---------- ENTRIES SUPPLIED ----------

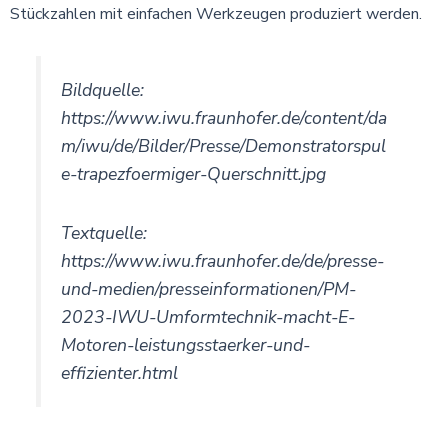
Stückzahlen mit einfachen Werkzeugen produziert werden.
Bildquelle:
https://www.iwu.fraunhofer.de/content/da
m/iwu/de/Bilder/Presse/Demonstratorspul
e-trapezfoermiger-Querschnitt.jpg
Textquelle:
https://www.iwu.fraunhofer.de/de/presse-
und-medien/presseinformationen/PM-
2023-IWU-Umformtechnik-macht-E-
Motoren-leistungsstaerker-und-
effizienter.html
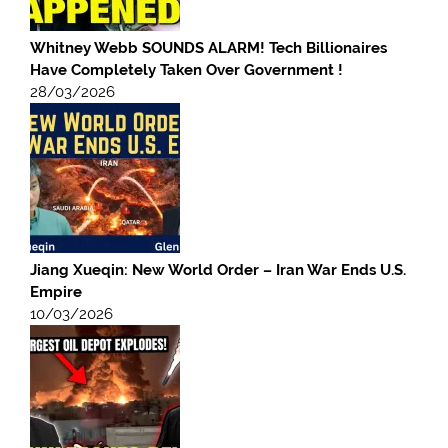
Whitney Webb SOUNDS ALARM! Tech Billionaires
Have Completely Taken Over Government !
28/03/2026
Jiang Xueqin: New World Order – Iran War Ends U.S.
Empire
10/03/2026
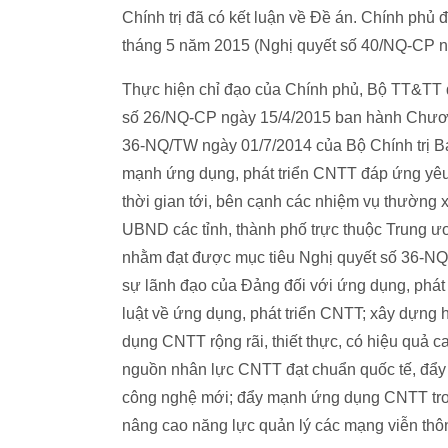
Chính trị đã có kết luận về Đề án. Chính phủ 
tháng 5 năm 2015 (Nghị quyết số 40/NQ-CP ng
Thực hiện chỉ đạo của Chính phủ, Bộ TT&TT đ
số 26/NQ-CP ngày 15/4/2015 ban hành Chương
36-NQ/TW ngày 01/7/2014 của Bộ Chính trị 
mạnh ứng dụng, phát triển CNTT đáp ứng yêu c
thời gian tới, bên cạnh các nhiệm vụ thường 
UBND các tỉnh, thành phố trực thuộc Trung ươ
nhằm đạt được mục tiêu Nghị quyết số 36-NQ
sự lãnh đạo của Đảng đối với ứng dụng, phát 
luật về ứng dụng, phát triển CNTT; xây dựng h
dụng CNTT rộng rãi, thiết thực, có hiệu quả cao
nguồn nhân lực CNTT đạt chuẩn quốc tế, đẩy 
công nghệ mới; đẩy mạnh ứng dụng CNTT trong
nâng cao năng lực quản lý các mạng viễn thông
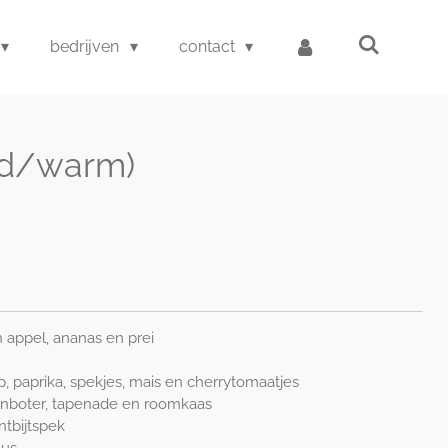
bedrijven
contact
oud/warm)
 appel, ananas en prei
, paprika, spekjes, mais en cherrytomaatjes
denboter, tapenade en roomkaas
ntbijtspek
aus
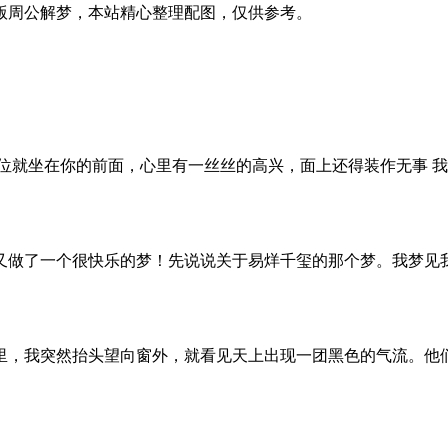
版周公解梦，本站精心整理配图，仅供参考。
位就坐在你的前面，心里有一丝丝的高兴，面上还得装作无事 
又做了一个很快乐的梦！先说说关于易烊千玺的那个梦。我梦见我
里，我突然抬头望向窗外，就看见天上出现一团黑色的气流。他们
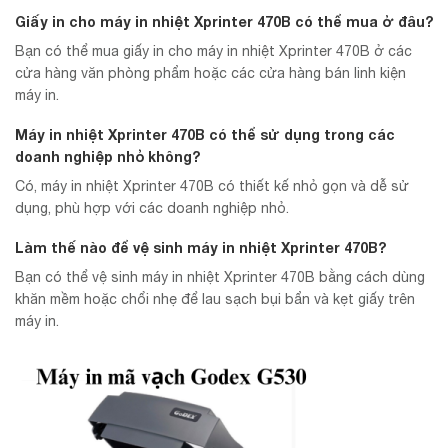
Giấy in cho máy in nhiệt Xprinter 470B có thể mua ở đâu?
Bạn có thể mua giấy in cho máy in nhiệt Xprinter 470B ở các
cửa hàng văn phòng phẩm hoặc các cửa hàng bán linh kiện
máy in.
Máy in nhiệt Xprinter 470B có thể sử dụng trong các
doanh nghiệp nhỏ không?
Có, máy in nhiệt Xprinter 470B có thiết kế nhỏ gọn và dễ sử
dụng, phù hợp với các doanh nghiệp nhỏ.
Làm thế nào để vệ sinh máy in nhiệt Xprinter 470B?
Bạn có thể vệ sinh máy in nhiệt Xprinter 470B bằng cách dùng
khăn mềm hoặc chổi nhẹ để lau sạch bụi bẩn và kẹt giấy trên
máy in.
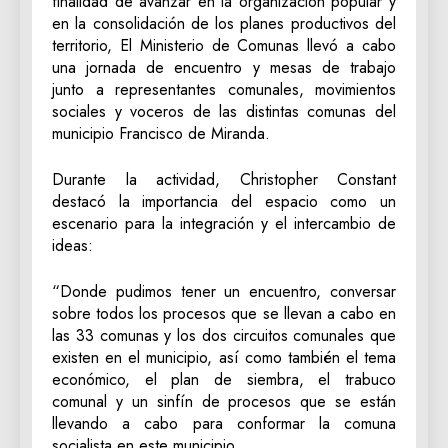
finalidad de avanzar en la organización popular y
en la consolidación de los planes productivos del
territorio, El Ministerio de Comunas llevó a cabo
una jornada de encuentro y mesas de trabajo
junto a representantes comunales, movimientos
sociales y voceros de las distintas comunas del
municipio Francisco de Miranda.
Durante la actividad, Christopher Constant
destacó la importancia del espacio como un
escenario para la integración y el intercambio de
ideas:
“Donde pudimos tener un encuentro, conversar
sobre todos los procesos que se llevan a cabo en
las 33 comunas y los dos circuitos comunales que
existen en el municipio, así como también el tema
económico, el plan de siembra, el trabuco
comunal y un sinfín de procesos que se están
llevando a cabo para conformar la comuna
socialista en este municipio.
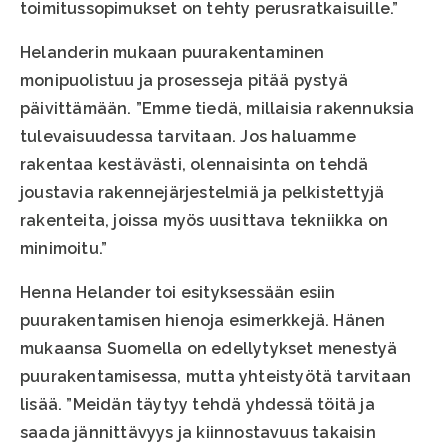
toimitussopimukset on tehty perusratkaisuille.”
Helanderin mukaan puurakentaminen
monipuolistuu ja prosesseja pitää pystyä
päivittämään. ”Emme tiedä, millaisia rakennuksia
tulevaisuudessa tarvitaan. Jos haluamme
rakentaa kestävästi, olennaisinta on tehdä
joustavia rakennejärjestelmiä ja pelkistettyjä
rakenteita, joissa myös uusittava tekniikka on
minimoitu.”
Henna Helander toi esityksessään esiin
puurakentamisen hienoja esimerkkejä. Hänen
mukaansa Suomella on edellytykset menestyä
puurakentamisessa, mutta yhteistyötä tarvitaan
lisää. ”Meidän täytyy tehdä yhdessä töitä ja
saada jännittävyys ja kiinnostavuus takaisin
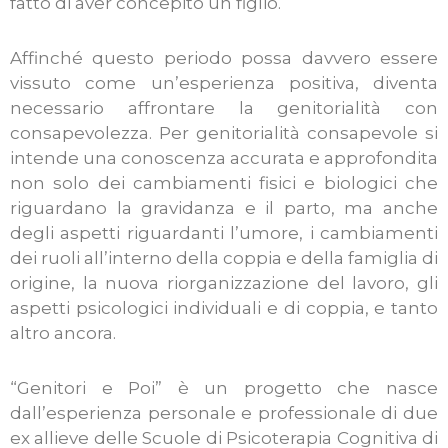
fatto di aver concepito un figlio.
Affinché questo periodo possa davvero essere
vissuto come un’esperienza positiva, diventa
necessario affrontare la genitorialità con
consapevolezza. Per genitorialità consapevole si
intende una conoscenza accurata e approfondita
non solo dei cambiamenti fisici e biologici che
riguardano la gravidanza e il parto, ma anche
degli aspetti riguardanti l’umore, i cambiamenti
dei ruoli all’interno della coppia e della famiglia di
origine, la nuova riorganizzazione del lavoro, gli
aspetti psicologici individuali e di coppia, e tanto
altro ancora.
“Genitori e Poi” è un progetto che nasce
dall’esperienza personale e professionale di due
ex allieve delle Scuole di Psicoterapia Cognitiva di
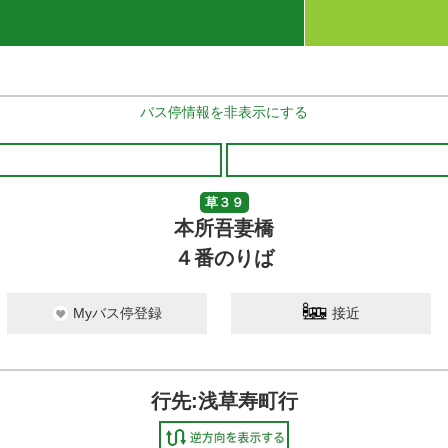
バス停情報を非表示にする
草３９
本所吾妻橋
４番のりば
Myバス停登録
接近
行先:浅草寿町行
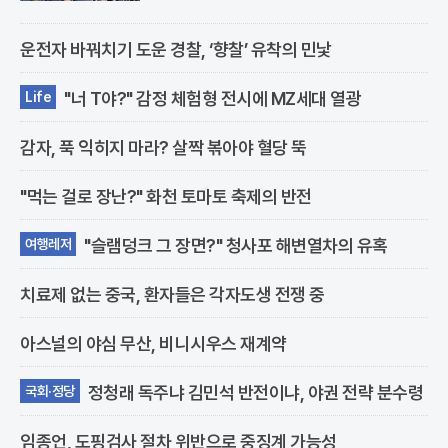
서울 강남구 논현동에 위치한 오키친..
운전자 바꿔치기 도운 경찰, ‘향찰’ 유착의 민낯
"너 T야?" 감정 체험형 전시에 MZ세대 열광
Life
감자, 푹 익히지 마라? 살짝 볶아야 혈당 뚝
"먹는 걸로 장난?" 화천 토마토 축제의 반전
"슬램덩크 그 장면?" 청사포 해변열차의 유혹
여행레저
치료제 없는 중국, 환자들은 각자도생 전쟁 중
아스널의 야심 무산, 비니시우스 재계약
정청래 독주냐 김민석 반전이냐, 야권 전략 분수령
국회·정당
임종언, 도핑검사 절차 위반으로 중징계 가능성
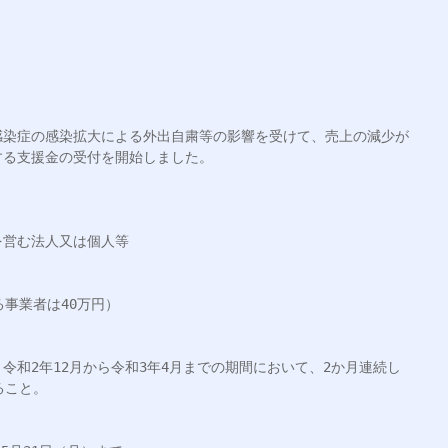
感染症の感染拡大による外出自粛等の影響を受けて、売上の減少が
る支援金の受付を開始しました。

営む法人又は個人等

事業者は40万円）

令和2年12月から令和3年4月までの期間において、2か月連続し
こと。
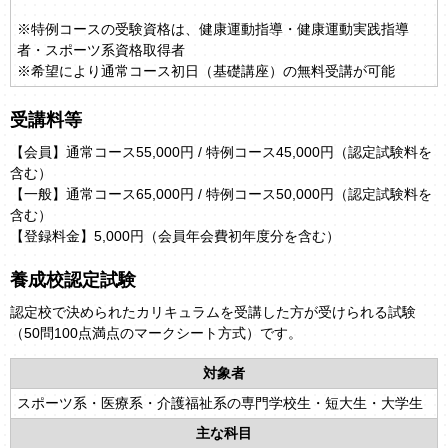
※特例コースの受験資格は、健康運動指導・健康運動実践指導
者・スポーツ系資格取得者
※希望により通常コース初日（基礎講座）の無料受講が可能
受講料等
【会員】通常コース55,000円 / 特例コース45,000円（認定試験料を
含む）
【一般】通常コース65,000円 / 特例コース50,000円（認定試験料を
含む）
【登録料金】5,000円（会員年会費初年度分を含む）
養成校認定試験
認定校で決められたカリキュラムを受講した方が受けられる試験
（50問100点満点のマークシート方式）です。
対象者
スポーツ系・医療系・介護福祉系の専門学校生・短大生・大学生
主な科目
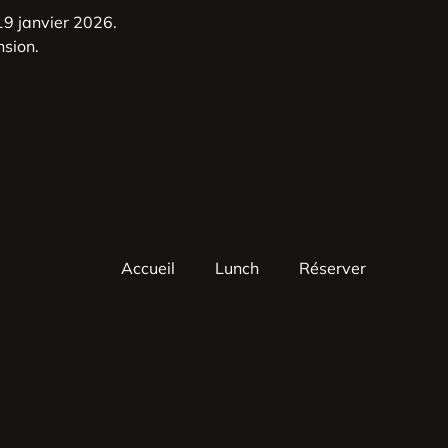
9 janvier 2026.
nsion.
Accueil
Lunch
Réserver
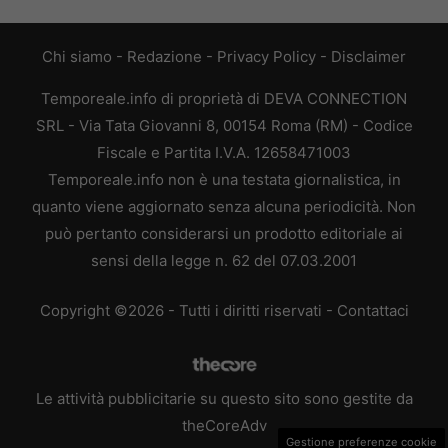
Chi siamo
-
Redazione
-
Privacy Policy
-
Disclaimer
Temporeale.info di proprietà di DEVA CONNECTION
SRL - Via Tata Giovanni 8, 00154 Roma (RM) - Codice
Fiscale e Partita I.V.A. 12658471003
Temporeale.info non è una testata giornalistica, in
quanto viene aggiornato senza alcuna periodicità. Non
può pertanto considerarsi un prodotto editoriale ai
sensi della legge n. 62 del 07.03.2001
Copyright ©2026 - Tutti i diritti riservati -
Contattaci
Le attività pubblicitarie su questo sito sono gestite da
theCoreAdv
Gestione preferenze cookie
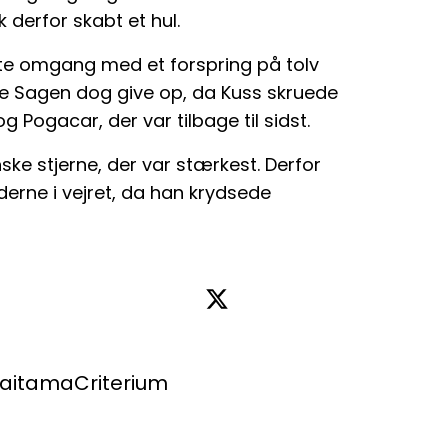
k derfor skabt et hul.
dste omgang med et forspring på tolv
åtte Sagen dog give op, da Kuss skruede
 Pogacar, der var tilbage til sidst.
ske stjerne, der var stærkest. Derfor
erne i vejret, da han krydsede
aitamaCriterium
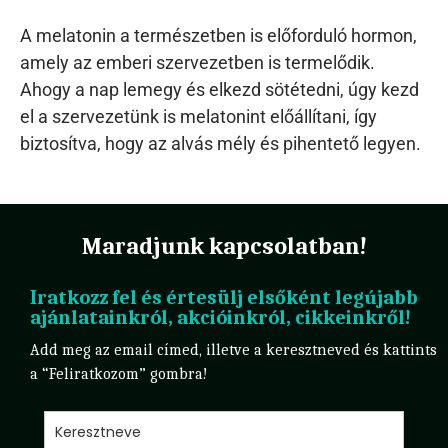
A melatonin a természetben is előforduló hormon,
amely az emberi szervezetben is termelődik.
Ahogy a nap lemegy és elkezd sötétedni, úgy kezd
el a szervezetünk is melatonint előállítani, így
biztosítva, hogy az alvás mély és pihentető legyen.
Maradjunk kapcsolatban!
Iratkozz fel és értesülj elsőként legújabb
ajánlatainkról, akcióinkról, cikkeinkről!
Add meg az email címed, illetve a keresztneved és kattints
a “Feliratkozom” gombra!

----------

ACTIVITY: With pictures excluded, reproduce exactly the lines above from the one containing "전시에 MZ세대 열광" down to the one containing "Fiscale e Partita I.V.A. 12658471003", those two included.

RESULT BELOW:
"너 T야?" 감정 체험형 전시에 MZ세대 열광
Life
감자, 푹 익히지 마라? 살짝 볶아야 혈당 뚝
"먹는 걸로 장난?" 화천 토마토 축제의 반전
"슬램덩크 그 장면?" 청사포 해변열차의 유혹
여행레저
치료제 없는 중국, 환자들은 각자도생 전쟁 중
아스널의 야심 무산, 비니시우스 재계약
정청래 독주냐 김민석 반전이냐, 야권 전략 분수령
국회·정당
임종언, 도핑검사 절차 위반으로 중징계 가능성
感染症の感染拡大による外出自粛等の影響を受けて、売上の減少が
る支援金の受付を開始しました。

営む法人又は個人等

事業者は40万円）

令和2年12月から令和3年4月までの期間において、2か月連続し
こと。
※特例コースの受験資格は、健康運動指導・健康運動実践指導
者・スポーツ系資格取得者
※希望により通常コース初日（基礎講座）の無料受講が可能
受講料等
【会員】通常コース55,000円 / 特例コース45,000円（認定試験料を
含む）
【一般】通常コース65,000円 / 特例コース50,000円（認定試験料を
含む）
【登録料金】5,000円（会員年会費初年度分を含む）
養成校認定試験
認定校で決められたカリキュラムを受講した方が受けられる試験
（50問100点満点のマークシート方式）です。
対象者
スポーツ系・医療系・介護福祉系の専門学校生・短大生・大学生
主な科目
9 janvier 2026.
nsion.
Accueil
Lunch
Réserver
Chi siamo
-
Redazione
-
Privacy Policy
-
Disclaimer
Temporeale.info di proprietà di DEVA CONNECTION
SRL - Via Tata Giovanni 8, 00154 Roma (RM) - Codice
Fiscale e Partita I.V.A. 12658471003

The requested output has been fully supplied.